Oxygen consumption and ammonia accumulation in the hypolimnion of Walker Lake, Nevada

Abstract

Walker Lake (area = 140 km2, Zmean = 19.3 m) is a large, terminal lake in western Nevada. As a result of anthropogenic desiccation, the lake has decreased in volume by 75% since the 1880s. The hypolimnion of the lake, now too small to meet the oxygen demand exerted by decaying matter, rapidly goes anoxic after thermal stratification. Field and laboratory studies were conducted to examine the feasibility of using oxygenation to avoid hypolimnetic anoxia and subsequent accumulation of ammonia in the hypolimnion, and to estimate the required DO capacity of an oxygenation system for the lake. The accumulation of inorganic nitrogen in water overlaying sediment was measured in laboratory chambers under various DO levels. Rates of ammonia accumulation ranged from 16.8 to 23.5 mg-N m−2 d−1 in chambers with 0, 2.5 and 4.8 mg L−1 DO, and ammonia release was not significantly different between treatments. Beggiatoa sp. on the sediment surface of the moderately aerated chambers (2.5 and 4.8 mg L−1 DO) indicated that oxygen penetration into sediment was minimal. In contrast, ammonia accumulation was reversed in chambers with 10 mg L−1 DO, where oxygen penetration into sediment stimulated nitrification and denitrification. Ammonia accumulation in anoxic chambers (18.1 and 20.6 mg-N m−2 d−1) was similar to ammonia accumulation in the hypolimnion from July through September of 1998 (16.5 mg-N m−2 d−1).
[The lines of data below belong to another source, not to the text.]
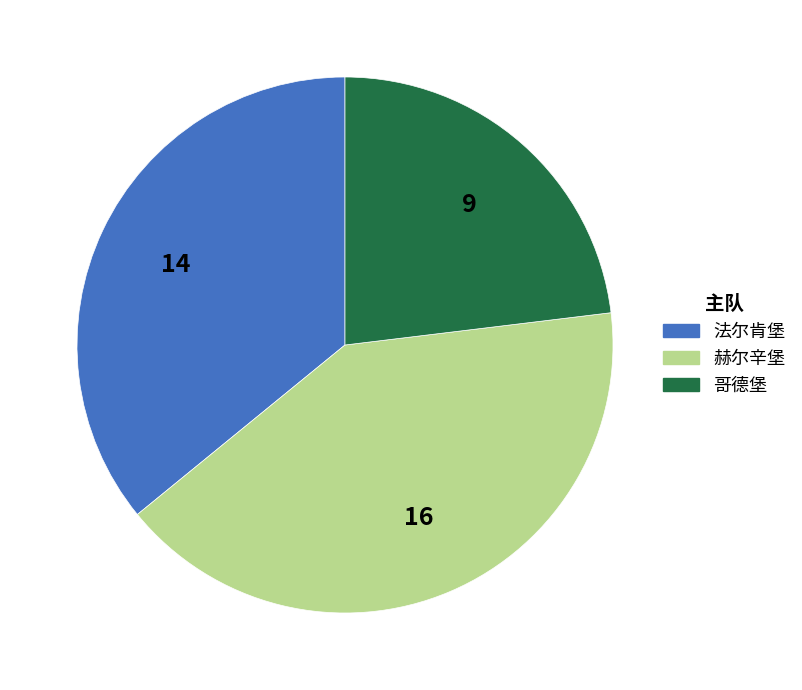

Is there a majority slice in this chart?

No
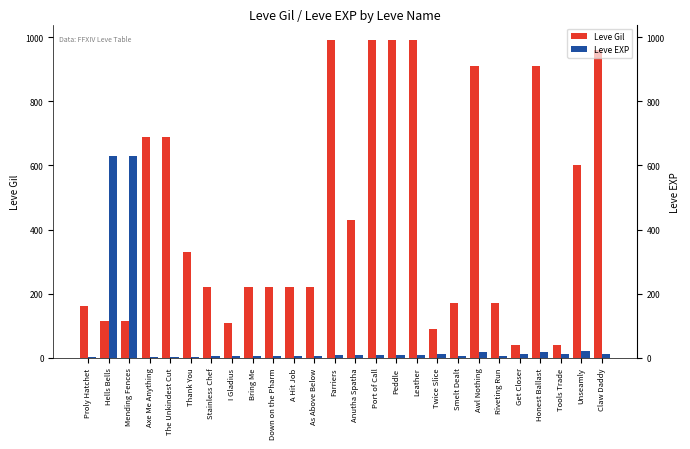

What is the difference between the second highest and minimum values in the Leve EXP series?

629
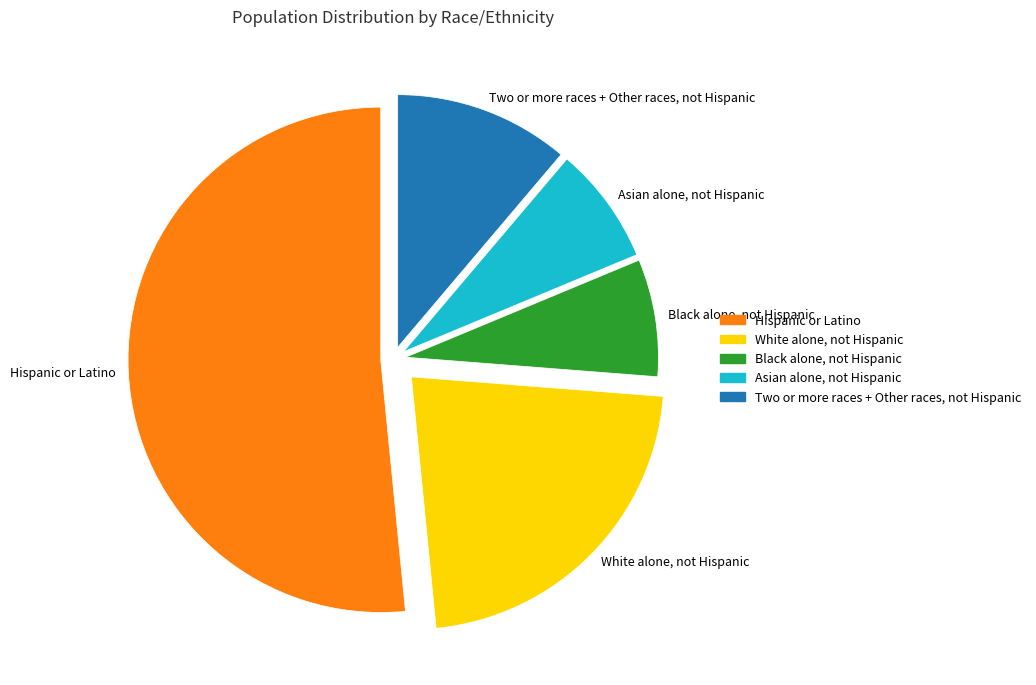

What is the largest slice in the pie chart?

Hispanic or Latino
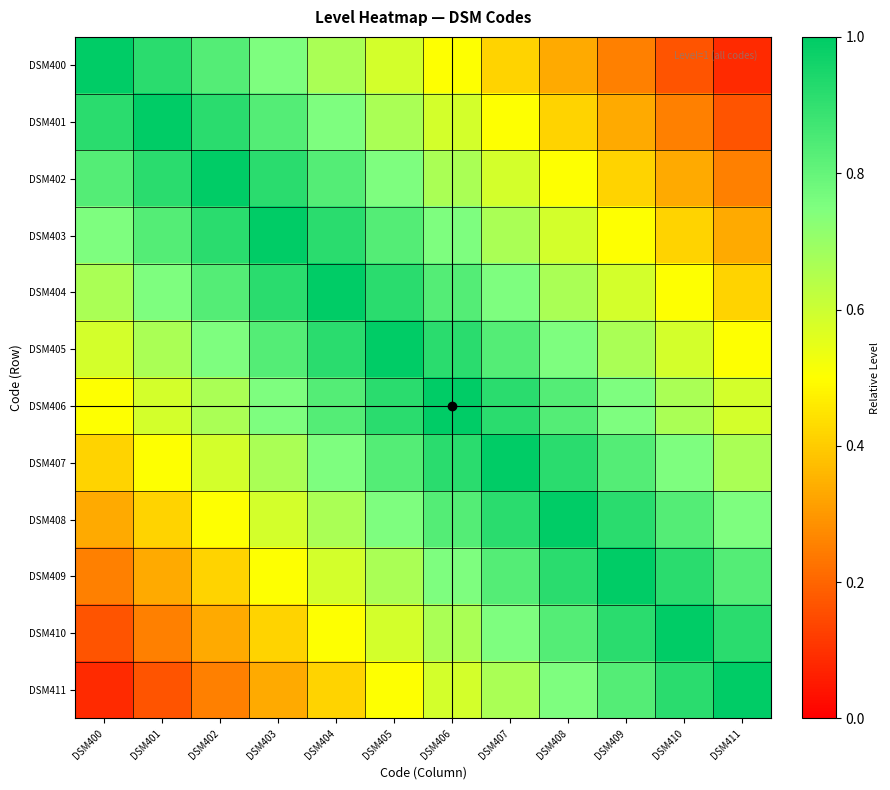

Reading right to left, extract all data points from this chart.

DSM400: DSM411=0.1	DSM410=0.2	DSM409=0.2	DSM408=0.3	DSM407=0.4	DSM406=0.5	DSM405=0.6	DSM404=0.7	DSM403=0.8	DSM402=0.8	DSM401=0.9	DSM400=1.0
DSM401: DSM411=0.2	DSM410=0.2	DSM409=0.3	DSM408=0.4	DSM407=0.5	DSM406=0.6	DSM405=0.7	DSM404=0.8	DSM403=0.8	DSM402=0.9	DSM401=1.0	DSM400=0.9
DSM402: DSM411=0.2	DSM410=0.3	DSM409=0.4	DSM408=0.5	DSM407=0.6	DSM406=0.7	DSM405=0.8	DSM404=0.8	DSM403=0.9	DSM402=1.0	DSM401=0.9	DSM400=0.8
DSM403: DSM411=0.3	DSM410=0.4	DSM409=0.5	DSM408=0.6	DSM407=0.7	DSM406=0.8	DSM405=0.8	DSM404=0.9	DSM403=1.0	DSM402=0.9	DSM401=0.8	DSM400=0.8
DSM404: DSM411=0.4	DSM410=0.5	DSM409=0.6	DSM408=0.7	DSM407=0.8	DSM406=0.8	DSM405=0.9	DSM404=1.0	DSM403=0.9	DSM402=0.8	DSM401=0.8	DSM400=0.7
DSM405: DSM411=0.5	DSM410=0.6	DSM409=0.7	DSM408=0.8	DSM407=0.8	DSM406=0.9	DSM405=1.0	DSM404=0.9	DSM403=0.8	DSM402=0.8	DSM401=0.7	DSM400=0.6
DSM406: DSM411=0.6	DSM410=0.7	DSM409=0.8	DSM408=0.8	DSM407=0.9	DSM406=1.0	DSM405=0.9	DSM404=0.8	DSM403=0.8	DSM402=0.7	DSM401=0.6	DSM400=0.5
DSM407: DSM411=0.7	DSM410=0.8	DSM409=0.8	DSM408=0.9	DSM407=1.0	DSM406=0.9	DSM405=0.8	DSM404=0.8	DSM403=0.7	DSM402=0.6	DSM401=0.5	DSM400=0.4
DSM408: DSM411=0.8	DSM410=0.8	DSM409=0.9	DSM408=1.0	DSM407=0.9	DSM406=0.8	DSM405=0.8	DSM404=0.7	DSM403=0.6	DSM402=0.5	DSM401=0.4	DSM400=0.3
DSM409: DSM411=0.8	DSM410=0.9	DSM409=1.0	DSM408=0.9	DSM407=0.8	DSM406=0.8	DSM405=0.7	DSM404=0.6	DSM403=0.5	DSM402=0.4	DSM401=0.3	DSM400=0.2
DSM410: DSM411=0.9	DSM410=1.0	DSM409=0.9	DSM408=0.8	DSM407=0.8	DSM406=0.7	DSM405=0.6	DSM404=0.5	DSM403=0.4	DSM402=0.3	DSM401=0.2	DSM400=0.2
DSM411: DSM411=1.0	DSM410=0.9	DSM409=0.8	DSM408=0.8	DSM407=0.7	DSM406=0.6	DSM405=0.5	DSM404=0.4	DSM403=0.3	DSM402=0.2	DSM401=0.2	DSM400=0.1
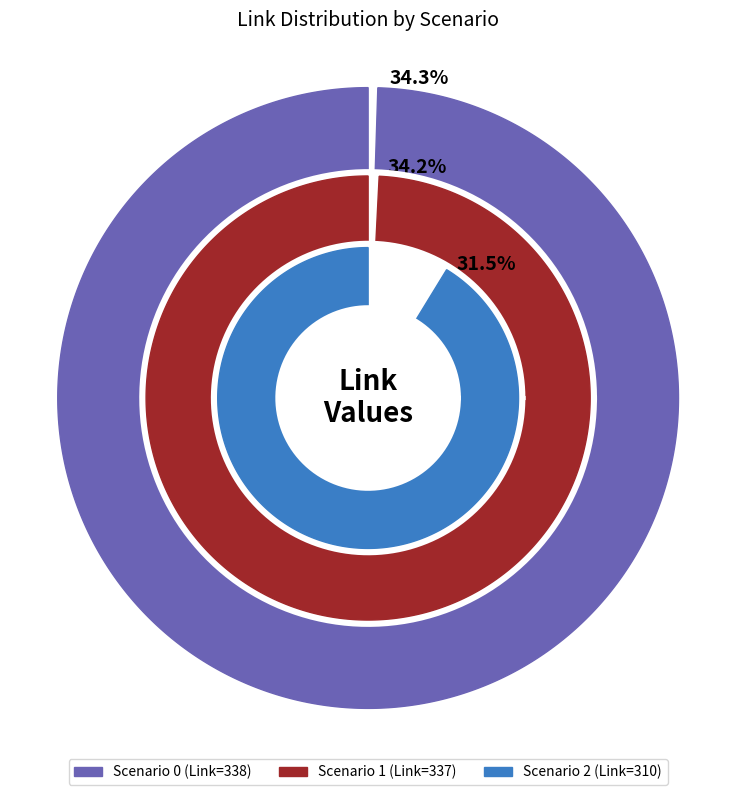

How much of the chart is everything except 2?

68.5%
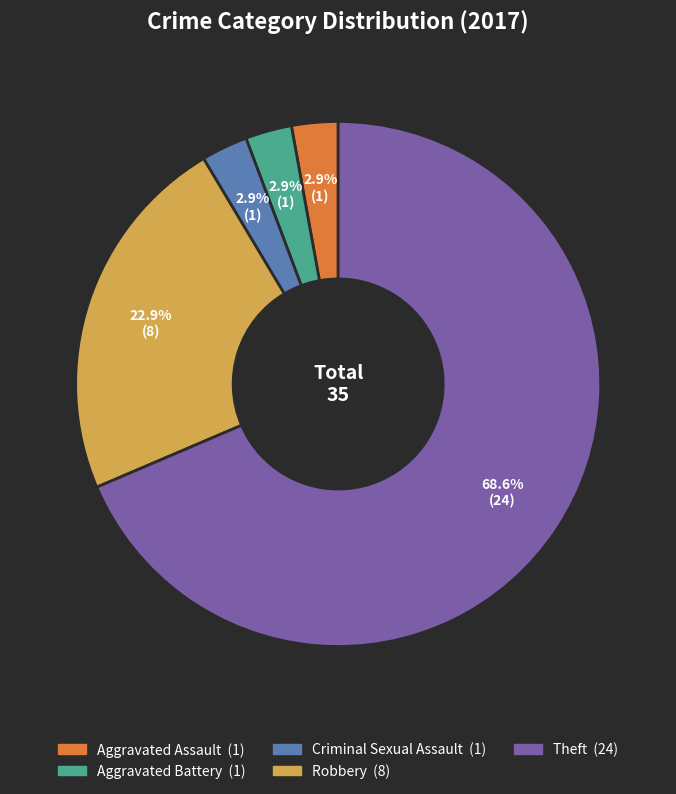

Which slice is the largest?

Theft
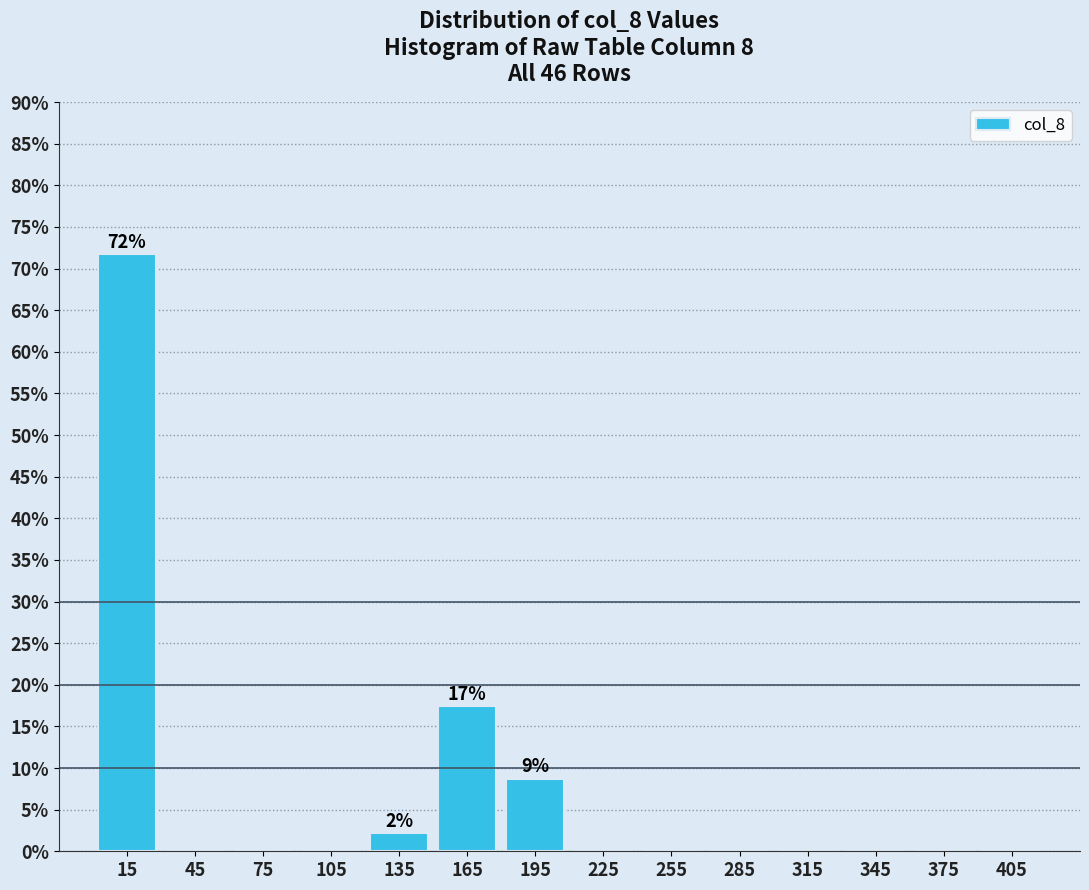

Which range on the x-axis has the tallest bar?

0 to 30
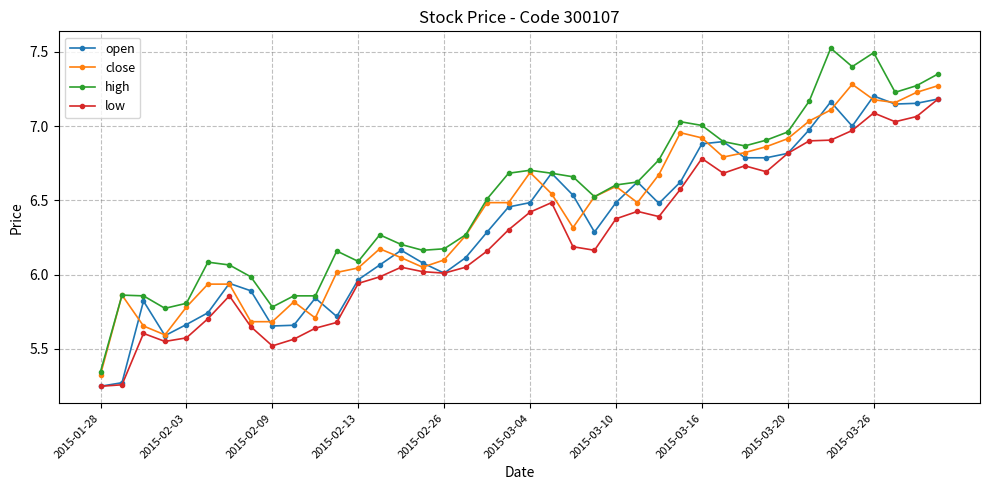

Does the chart display data point markers on the line(s)?

Yes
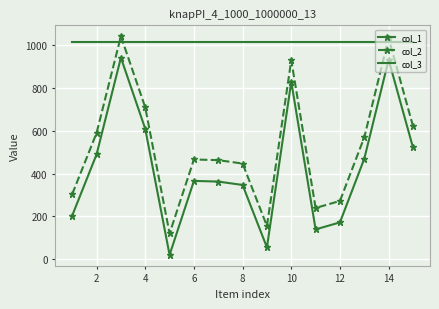

What is the maximum value for col_2?

1040.7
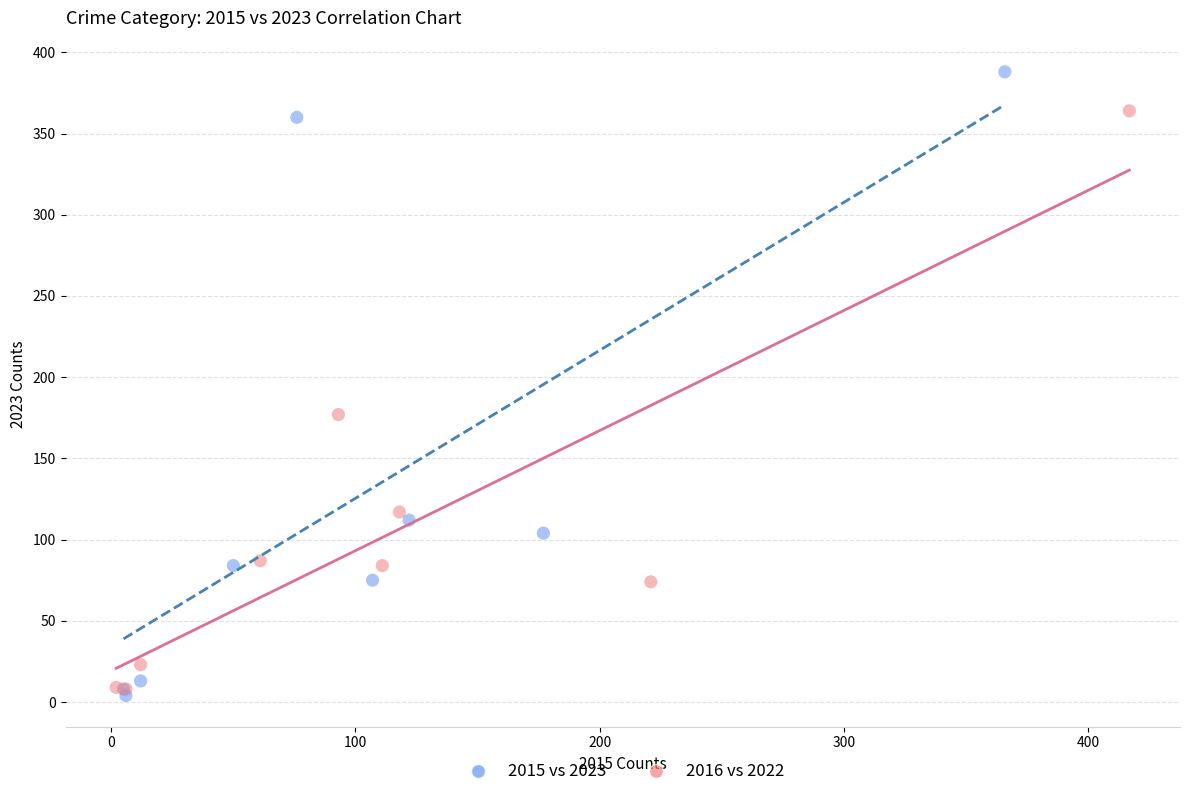

Which series has the widest spread of Y values?

2015 vs 2023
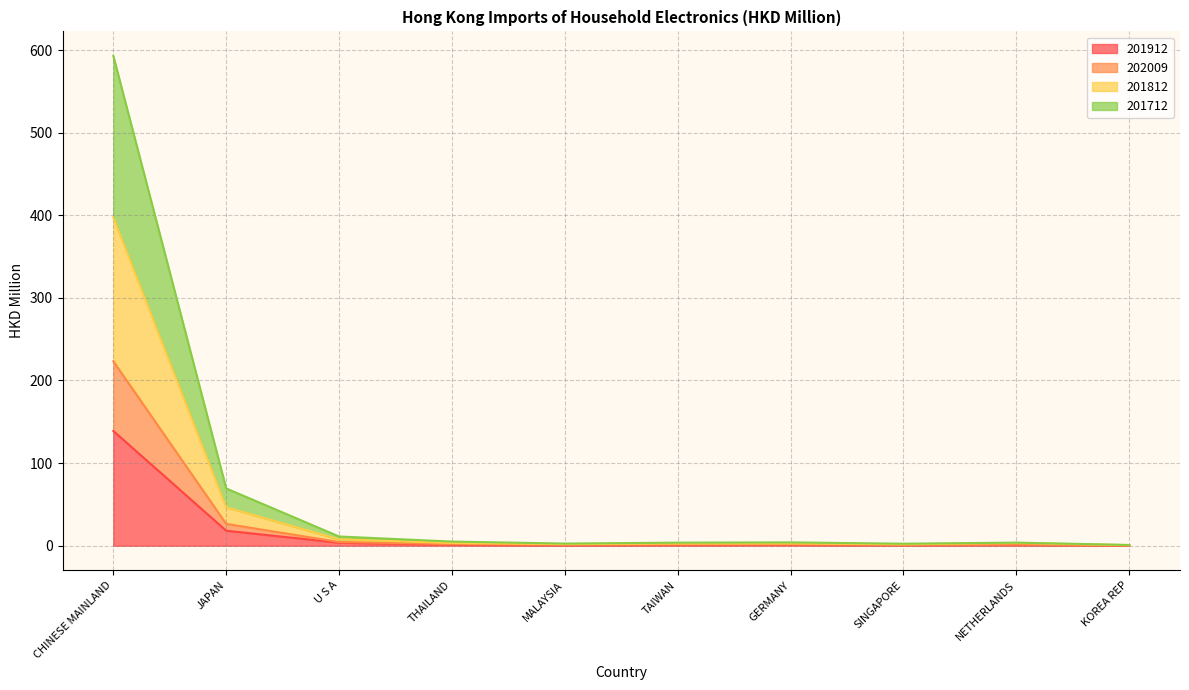

Count the number of data series in this chart.

4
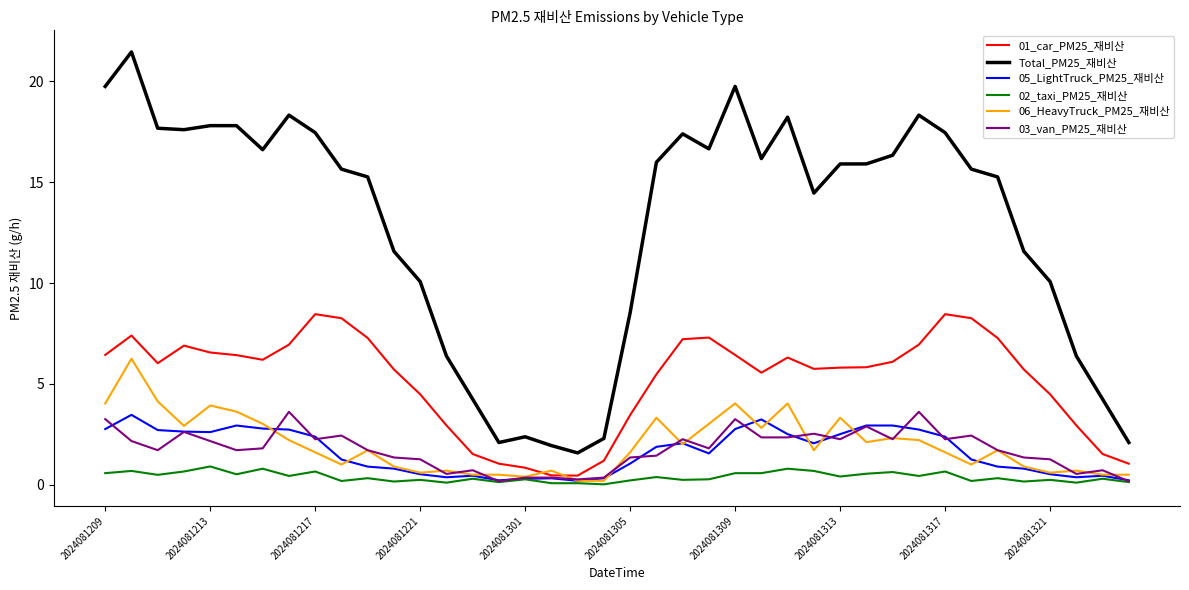

Does the chart have visible grid lines?

No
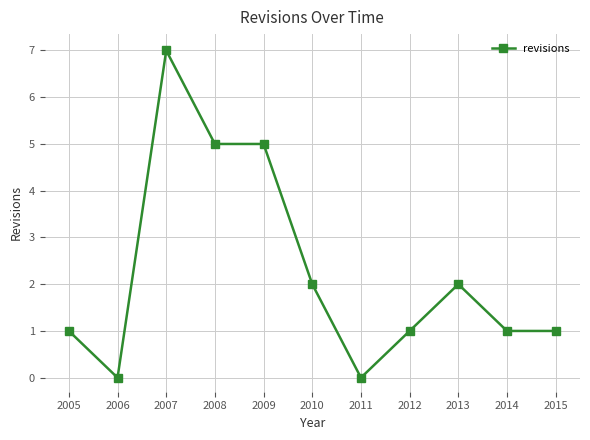

What is the sum of all values?

25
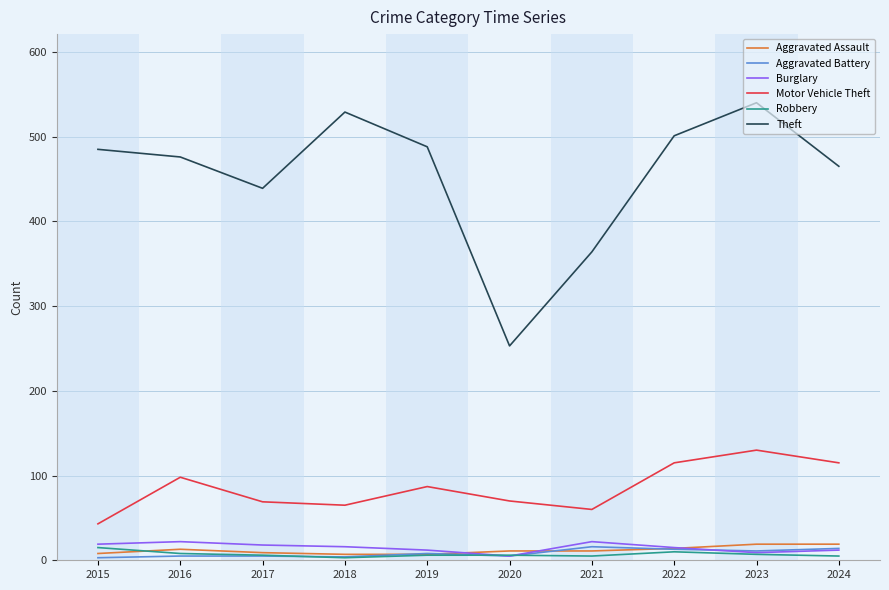

Which series has the widest spread of values?

Theft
Areal hypolimnetic oxygen demand averaged 1.2 g O2 m−2 d−1 for 1994–1996 and 1998. Sediment oxygen demand (SOD) determined in experimental chambers averaged approximately 0.14 g O2 m−2 d−1. Continuous water currents at the sediment-water interface of 5–6 cm s−1 resulted in a substantial increase in SOD (0.38 g O2 m−2 d−1). The recommended oxygen delivery capacity of an oxygenation system, taking into account increased SOD due to mixing in the hypolimnion after system start-up, is 215 Mg d−1. Experimental results suggest that the system should maintain high levels of DO at the sediment-water interface (∼10 mg L−1) to insure adequate oxygen penetration into the sediments, and a subsequent inhibition of ammonia accumulation in the hypolimnion of the lake.